------ Data extract

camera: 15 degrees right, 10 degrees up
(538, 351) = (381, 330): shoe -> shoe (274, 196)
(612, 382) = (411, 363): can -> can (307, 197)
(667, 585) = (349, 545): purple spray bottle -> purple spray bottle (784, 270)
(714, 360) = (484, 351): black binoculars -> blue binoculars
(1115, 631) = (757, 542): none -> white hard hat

------------
------ Data extract

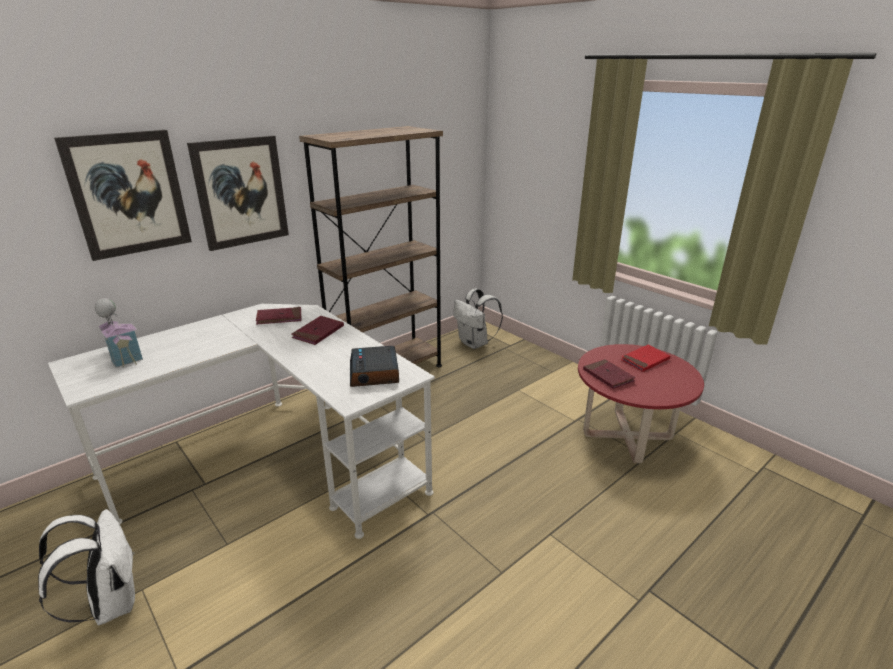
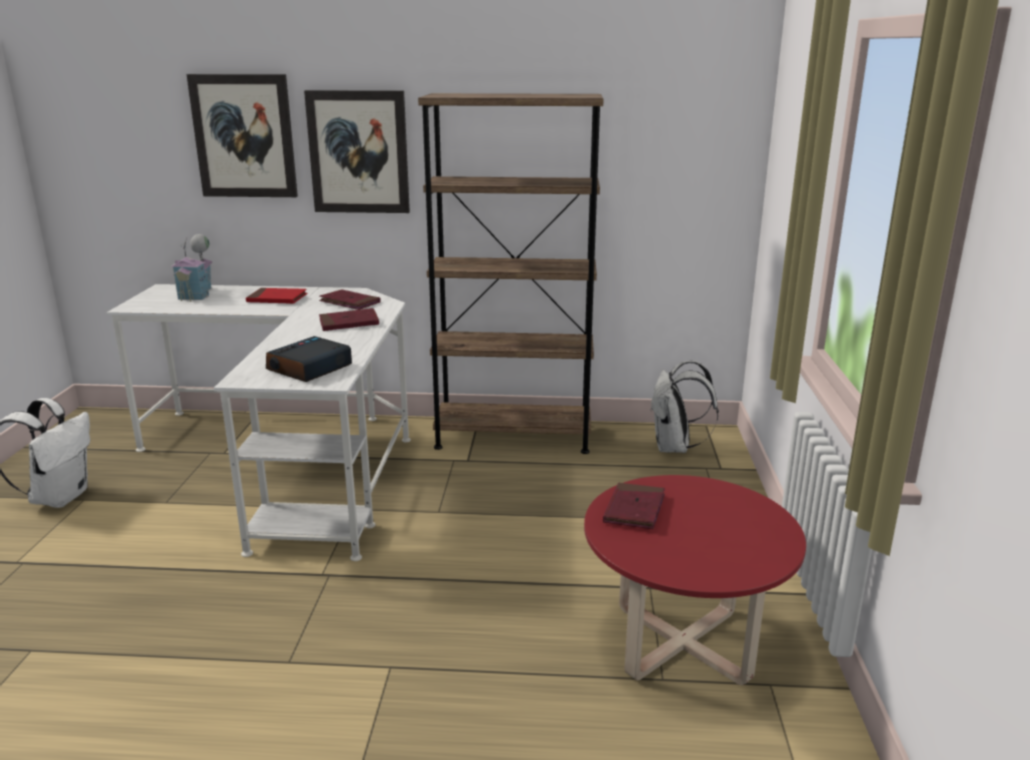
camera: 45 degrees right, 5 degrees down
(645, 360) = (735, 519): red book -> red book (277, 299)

------------

Once the line with "(667, 585) = (349, 545): purple" is found in the records above, print exactly that line and every line after it through the line with "(1115, 631) = (757, 542): none".

Result for this task:
(667, 585) = (349, 545): purple spray bottle -> purple spray bottle (784, 270)
(714, 360) = (484, 351): black binoculars -> blue binoculars
(1115, 631) = (757, 542): none -> white hard hat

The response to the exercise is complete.